SB Holdings, which by now owned 1,300 vehicles and employed over 2,000 staff members, was bought by FirstBus in May 1996 for £110 million, making FirstBus the largest bus operating company in the United Kingdom. This takeover was reviewed by the MMC due to concerns that FirstBus would have a monopoly of services in Glasgow, but was eventually cleared in the summer of 1998 after the introduction of additional competing services by Stagecoach. Strathclyde Buses had been renamed to First Glasgow earlier in the year.

==Fleet==
Upon its creation from Strathclyde PTE in October 1986, Strathclyde Buses operated a fleet of 740 buses and coaches. Strathclyde Buses relied heavily on the Alexander bodied Leyland Atlantean bus, having inherited over 400 at its creation, as well as the Volvo Ailsa B55, of which over 150 were operated.
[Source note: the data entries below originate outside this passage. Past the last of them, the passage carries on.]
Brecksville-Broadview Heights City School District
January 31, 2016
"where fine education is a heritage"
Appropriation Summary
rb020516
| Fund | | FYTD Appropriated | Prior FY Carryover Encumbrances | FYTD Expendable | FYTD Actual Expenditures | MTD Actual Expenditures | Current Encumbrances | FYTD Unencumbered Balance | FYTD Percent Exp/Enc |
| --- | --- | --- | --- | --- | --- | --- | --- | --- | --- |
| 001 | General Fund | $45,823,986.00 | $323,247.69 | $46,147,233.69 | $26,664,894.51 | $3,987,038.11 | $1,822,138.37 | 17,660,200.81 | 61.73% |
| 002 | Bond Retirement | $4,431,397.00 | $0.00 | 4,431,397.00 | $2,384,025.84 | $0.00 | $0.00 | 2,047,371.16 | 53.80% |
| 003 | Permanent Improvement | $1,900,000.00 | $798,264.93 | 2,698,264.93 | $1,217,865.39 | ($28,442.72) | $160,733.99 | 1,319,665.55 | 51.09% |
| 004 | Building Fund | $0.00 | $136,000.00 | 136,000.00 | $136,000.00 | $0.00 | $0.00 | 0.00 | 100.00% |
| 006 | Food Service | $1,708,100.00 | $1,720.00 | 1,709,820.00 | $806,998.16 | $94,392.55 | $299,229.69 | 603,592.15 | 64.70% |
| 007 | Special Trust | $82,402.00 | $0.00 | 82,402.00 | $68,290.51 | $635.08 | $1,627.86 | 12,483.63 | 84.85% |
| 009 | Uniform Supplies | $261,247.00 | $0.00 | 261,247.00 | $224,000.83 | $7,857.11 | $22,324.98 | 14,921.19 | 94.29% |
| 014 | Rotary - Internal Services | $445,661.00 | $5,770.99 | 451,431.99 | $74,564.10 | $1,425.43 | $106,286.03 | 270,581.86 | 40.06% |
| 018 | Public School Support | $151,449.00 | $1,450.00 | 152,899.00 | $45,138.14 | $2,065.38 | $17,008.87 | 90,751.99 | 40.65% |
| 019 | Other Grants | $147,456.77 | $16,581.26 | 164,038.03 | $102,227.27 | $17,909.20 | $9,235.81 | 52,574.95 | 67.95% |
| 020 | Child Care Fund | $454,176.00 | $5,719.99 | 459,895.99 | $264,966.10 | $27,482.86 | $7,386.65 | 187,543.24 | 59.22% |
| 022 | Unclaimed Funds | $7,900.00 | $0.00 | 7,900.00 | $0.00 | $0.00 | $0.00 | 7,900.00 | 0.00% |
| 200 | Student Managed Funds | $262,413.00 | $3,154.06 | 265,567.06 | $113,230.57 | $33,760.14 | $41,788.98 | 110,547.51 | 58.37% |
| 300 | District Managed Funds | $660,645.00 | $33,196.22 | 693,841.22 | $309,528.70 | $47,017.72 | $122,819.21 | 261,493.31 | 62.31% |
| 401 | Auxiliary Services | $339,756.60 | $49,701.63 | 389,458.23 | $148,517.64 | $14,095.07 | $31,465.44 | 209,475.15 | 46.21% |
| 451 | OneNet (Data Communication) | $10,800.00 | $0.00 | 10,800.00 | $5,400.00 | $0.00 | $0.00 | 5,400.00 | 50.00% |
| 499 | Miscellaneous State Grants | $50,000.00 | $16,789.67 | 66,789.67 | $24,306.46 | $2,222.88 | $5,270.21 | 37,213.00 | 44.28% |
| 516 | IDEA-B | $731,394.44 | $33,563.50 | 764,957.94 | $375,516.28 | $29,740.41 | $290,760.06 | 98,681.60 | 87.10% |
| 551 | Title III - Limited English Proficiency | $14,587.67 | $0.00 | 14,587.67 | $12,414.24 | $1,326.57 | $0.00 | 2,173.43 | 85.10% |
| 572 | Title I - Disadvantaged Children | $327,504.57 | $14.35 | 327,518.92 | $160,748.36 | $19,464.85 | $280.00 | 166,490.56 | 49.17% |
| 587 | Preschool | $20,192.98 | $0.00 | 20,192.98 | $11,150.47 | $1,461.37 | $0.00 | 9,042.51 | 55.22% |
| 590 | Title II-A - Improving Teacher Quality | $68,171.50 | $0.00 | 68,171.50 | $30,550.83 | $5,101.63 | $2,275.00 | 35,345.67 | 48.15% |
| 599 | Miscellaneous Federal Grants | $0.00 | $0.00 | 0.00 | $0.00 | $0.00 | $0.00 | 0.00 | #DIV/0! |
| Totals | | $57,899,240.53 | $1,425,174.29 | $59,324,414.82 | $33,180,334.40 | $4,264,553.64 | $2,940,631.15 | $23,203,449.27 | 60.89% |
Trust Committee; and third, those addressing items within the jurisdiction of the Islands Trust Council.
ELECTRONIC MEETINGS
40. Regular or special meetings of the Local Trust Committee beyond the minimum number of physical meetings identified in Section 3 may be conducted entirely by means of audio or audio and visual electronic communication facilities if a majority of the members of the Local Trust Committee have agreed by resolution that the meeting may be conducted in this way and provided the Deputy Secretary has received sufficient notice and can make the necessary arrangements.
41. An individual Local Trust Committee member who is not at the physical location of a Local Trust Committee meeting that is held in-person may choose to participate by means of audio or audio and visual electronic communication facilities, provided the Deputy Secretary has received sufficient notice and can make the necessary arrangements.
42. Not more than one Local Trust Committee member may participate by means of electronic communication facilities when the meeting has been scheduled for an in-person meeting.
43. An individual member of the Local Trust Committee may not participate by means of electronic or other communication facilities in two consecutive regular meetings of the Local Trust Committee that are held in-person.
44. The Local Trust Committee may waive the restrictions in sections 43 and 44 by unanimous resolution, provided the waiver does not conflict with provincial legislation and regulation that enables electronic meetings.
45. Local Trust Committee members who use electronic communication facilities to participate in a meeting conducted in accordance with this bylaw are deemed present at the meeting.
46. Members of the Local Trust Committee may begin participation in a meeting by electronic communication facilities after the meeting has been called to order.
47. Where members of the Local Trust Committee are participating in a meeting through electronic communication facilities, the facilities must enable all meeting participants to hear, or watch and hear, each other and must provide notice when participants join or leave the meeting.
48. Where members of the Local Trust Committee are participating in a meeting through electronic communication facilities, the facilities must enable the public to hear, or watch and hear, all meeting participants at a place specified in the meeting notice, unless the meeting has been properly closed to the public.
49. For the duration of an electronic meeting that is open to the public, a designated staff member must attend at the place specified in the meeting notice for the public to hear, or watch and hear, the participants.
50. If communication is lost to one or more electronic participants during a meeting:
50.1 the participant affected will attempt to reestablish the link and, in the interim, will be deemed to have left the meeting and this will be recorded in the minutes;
Between 1988 and 1989, the company took delivery of 95 Volvo Citybuses with Alexander bodywork, as well as 25 MCW Metrobuses, the latter of which were caught amid Metro Cammell Weymann's bankruptcy proceedings. A small single-deck fleet was also operated, with a fleet of 90 MCW Metrorider minibuses inherited from Strathclyde PTE branded 'Wee Happy Buses' for use in suburban Glasgow, as well as three rare Caetano-bodied Volvo B10Ms.